I saw Revolutions at a preview screening.
The verdict, sans spoilers: Meh.
I saw Revolutions at a preview screening.
The verdict, sans spoilers: Meh.
Part II ended with “To be Continued” (and a trailer for Part III) because the latter two parts of BTTF were filmed simultaneously. Much the same as the latter two parts of The Matrix.
The first film did include the ending with Doc coming back from the future in his snazzy flying DeLorean, but it was originally just intended as an ending joke, and not a setup for a sequel. Nobody expected BTTF to be as hugely sucessful as it was. (This is according to the commentary tracks on the DVDs.)
Didn’t it say “To Be Concluded”?
I think that was Reloaded
To elaborate on another one of my passions, Back to the Future: “To be continued” was placed at the end of BTTF 1 on only the video release, not the movie theater release. At the time they never beleived there to be 2 more made.
And part 2 did end with “To be concluded”
What about the Roman word for two?
Back to my original questions about the first Matrix,
Thoughts about those anyone?
The Latin word for two is duo. The Latin word for 2nd is secundus. The Latin word for double is bini, and for twice, bis. There is no form of the word two in Latin that resembles morpheus. Pretty much any word you can think of with the -morph- root comes ultimately from the Greek word for shape.
He was probably discovered and prepared as a child like that bald kid with the spoon.
I’ve been wondering about this myself. The only explanation I’ve thought of is Neo’s connection with the matrix was being disrupted by that pill he ate earlier. This caused his perception of “reality” to get screwed up. Not really fleshed out, I know. Maybe someone else can come up with a better theory.
The agents most likely have a program to moniter all telephone conversations. Notice how the phone numbers are being revealed one digit at a time during the beginning and end? That is how phone traces are often deplicited in movies.
Umm, can we take the Back to the Future discussion somewhere else? It’s really confusing when you suddenly drop in and talk about “Parts II and III”, no series name identified, in the middle of a Matrix Trilogy thread.
Back to the Matrix:
Reloaded suffers from one fatal flaw–not a single one of the fight scenes really matter.
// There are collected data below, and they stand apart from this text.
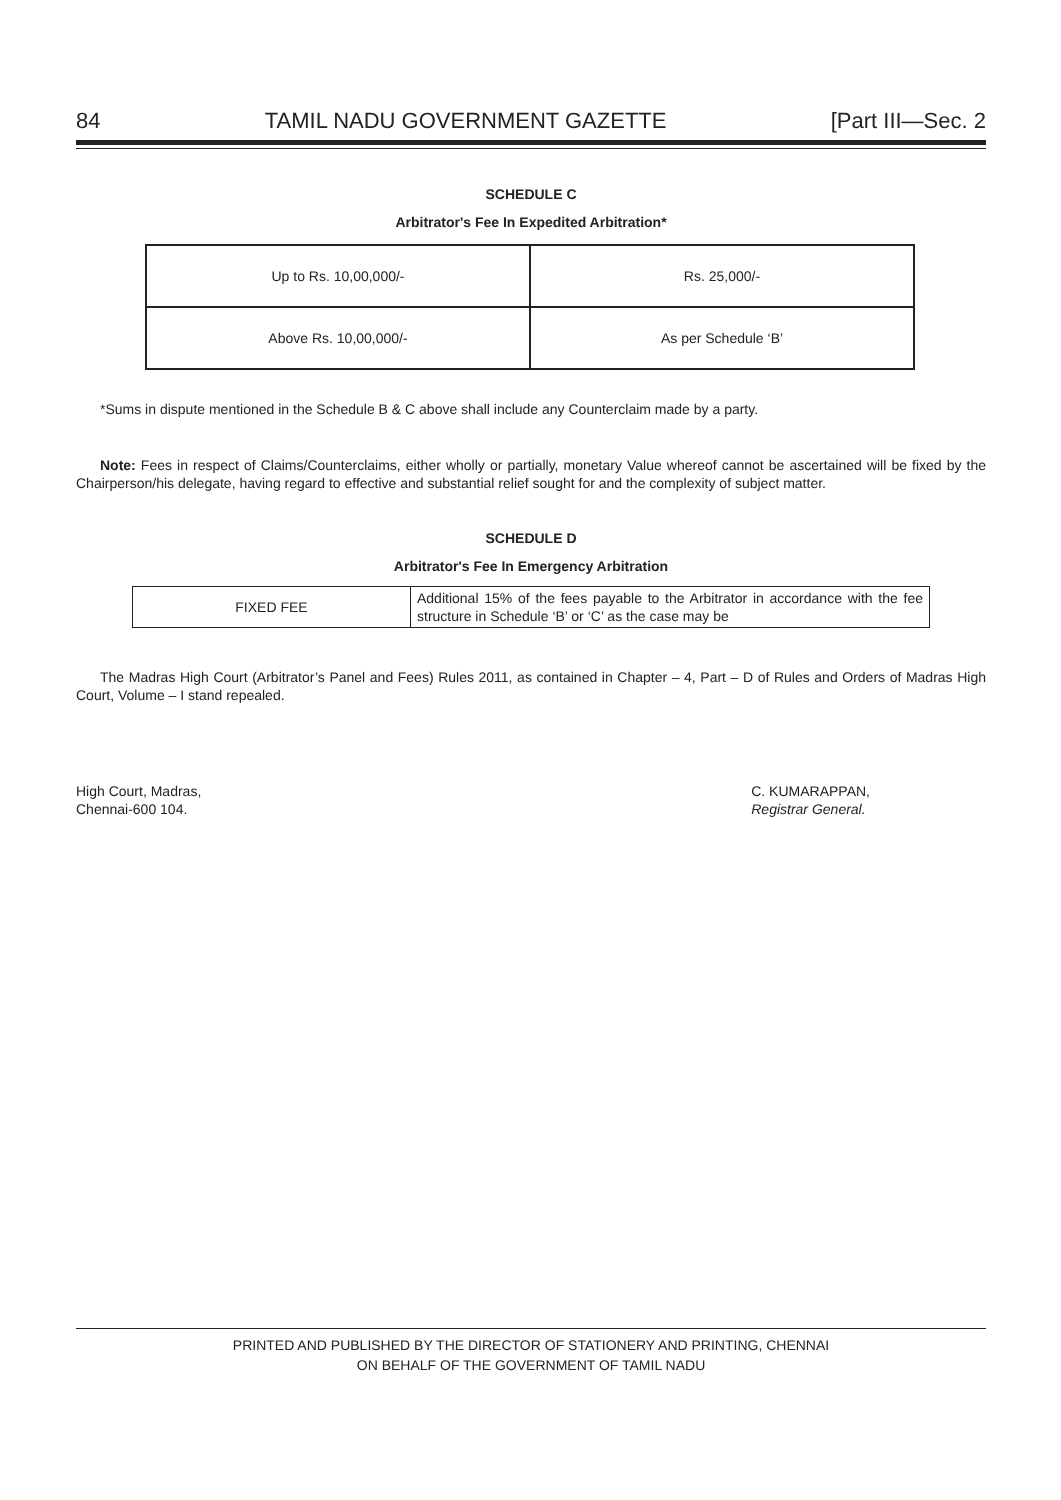84 TAMIL NADU GOVERNMENT GAZETTE [Part III—Sec. 2
SCHEDULE C
Arbitrator's Fee In Expedited Arbitration*
| Up to Rs. 10,00,000/- | Rs. 25,000/- |
| Above Rs. 10,00,000/- | As per Schedule ‘B’ |
*Sums in dispute mentioned in the Schedule B & C above shall include any Counterclaim made by a party.
Note: Fees in respect of Claims/Counterclaims, either wholly or partially, monetary Value whereof cannot be ascertained will be fixed by the Chairperson/his delegate, having regard to effective and substantial relief sought for and the complexity of subject matter.
SCHEDULE D
Arbitrator's Fee In Emergency Arbitration
| FIXED FEE | Additional 15% of the fees payable to the Arbitrator in accordance with the fee structure in Schedule ‘B’ or ‘C’ as the case may be |
The Madras High Court (Arbitrator’s Panel and Fees) Rules 2011, as contained in Chapter – 4, Part – D of Rules and Orders of Madras High Court, Volume – I stand repealed.
High Court, Madras,
Chennai-600 104.
C. KUMARAPPAN,
Registrar General.
PRINTED AND PUBLISHED BY THE DIRECTOR OF STATIONERY AND PRINTING, CHENNAI
ON BEHALF OF THE GOVERNMENT OF TAMIL NADU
It’s the Jedi Knight problem from Phantom Menace: If the characters are so confident that nothing bad will happen, and then nothing does, the audience will very quickly not care. Neo can beat anyone? Okay. We won’t worry.
The first movie was great, because every battle was (a) something new and fresh (a problem for any sequel) and also (b) a life-or-death struggle which the good guys were heavily weighted to lose, and were sincerely afraid of losing. You never see the fear in any of them that you saw in the first movie when, say, Trinity learns that an agent is after her in the opening sequence, or when they get cut off inside that bricked-up building, and will almost certainly all die.
Umm, can we take the Back to the Future discussion somewhere else? It’s really confusing when you suddenly drop in and talk about “Parts II and III”, no series name identified, in the middle of a Matrix Trilogy thread.
Back to the Matrix:
Reloaded suffers from one fatal flaw–not a single one of the fight scenes really matter. It’s the Jedi Knight problem from Phantom Menace: If the characters are so confident that nothing bad will happen, and then nothing does, the audience will very quickly not care. Neo can beat anyone? Okay. We won’t worry.
The first movie was great, because every battle was (a) something new and fresh (a problem for any sequel) and also (b) a life-or-death struggle which the good guys were heavily weighted to lose, and were sincerely afraid of losing. You never see the fear in any of them that you saw in the first movie when, say, Trinity learns that an agent is after her in the opening sequence, or when they get cut off inside that bricked-up building, and will almost certainly all die.
I thought the only pointless fight was with Seraph, but upon a few more viewings I noticed that they were evenly matched. No one else in the entire movie stalemated Neo like Seraph. That makes him a threat to me - and his “I protect that which is most important.” line makes him a wild card.
I hope that Revolutions is much better than Reloaded.